Contiguous to Coleshill are the following villages and seats. – Packington –Magna, is three miles south of Coleshill. – Packington-Parva, is near the former.  Here was once a hermitage. – Packington-hall, the seat of the Earl of Aylesford, already described vol. iv.

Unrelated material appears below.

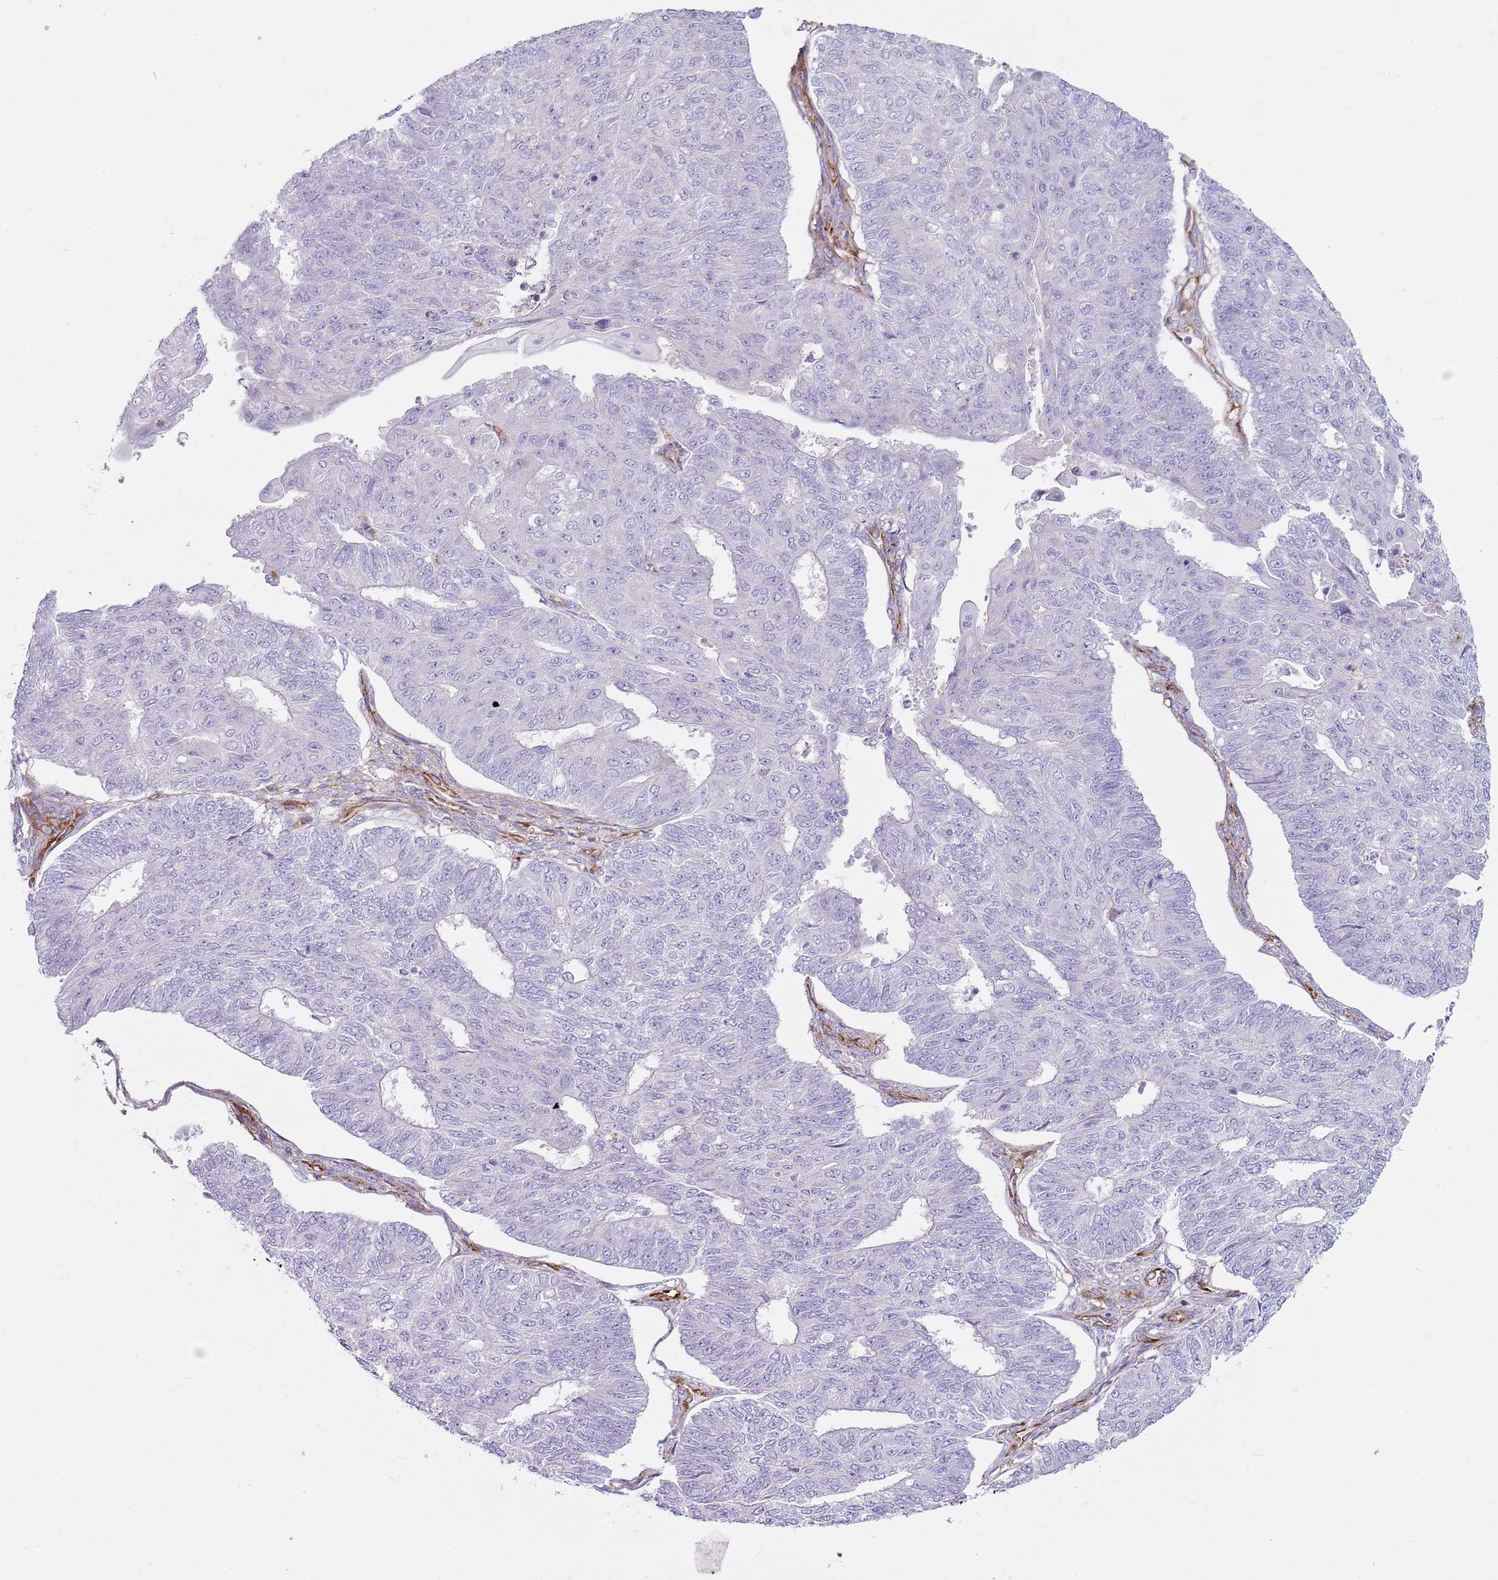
{"staining": {"intensity": "negative", "quantity": "none", "location": "none"}, "tissue": "endometrial cancer", "cell_type": "Tumor cells", "image_type": "cancer", "snomed": [{"axis": "morphology", "description": "Adenocarcinoma, NOS"}, {"axis": "topography", "description": "Endometrium"}], "caption": "Tumor cells are negative for brown protein staining in endometrial cancer. Brightfield microscopy of IHC stained with DAB (3,3'-diaminobenzidine) (brown) and hematoxylin (blue), captured at high magnification.", "gene": "GNAI3", "patient": {"sex": "female", "age": 32}}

P.543. – Blythe-hall, the seat of Richard Geast, Esq. formerly the residence of his maternal ancestor the great historian Sir William Dugdale, Knight, is about a mile distant from Coleshill on the left of the road to Atherstone. – Hams-hall, the seat of Charles Bowyer Adderley, Esq. about a mile and a half on the right of the road to Lichfield. – Water-Orton, on the Tame, over which it has a stone bridge in the road from Sutton to Coleshill, is in the parish of Aston. – Curdworth is on the north side of the Tame, almost opposite to Water-Orton, – Withaw is north of Curdworth. – Maxall-hall, situated in a small park, the seat of Andrew Hackett, Esq. is in the parish of Withaw, four miles distant from Coleshill on the same road. – Middleton-hall, a seat of Lord Middleton, about five miles from Coleshill, on the right of the road to Tamworth. – Maxstock-Castle, the seat and residence of William Dilke, Esq. is three miles from Coleshill; it is very entire, though built in 1346, and stands on a plain in a most sequestered spot, surrounded with trees and guarded by a moat.  The gates are in their original state covered iron.  Much of the habitable part is still standing, but part was burnt by accident.  The chapel, kitchen, noble hall, &c. still remain.  Near it is Maxstock-priory, built in 1337. – The river Blythe runs into the Tame near Maxstock-castle.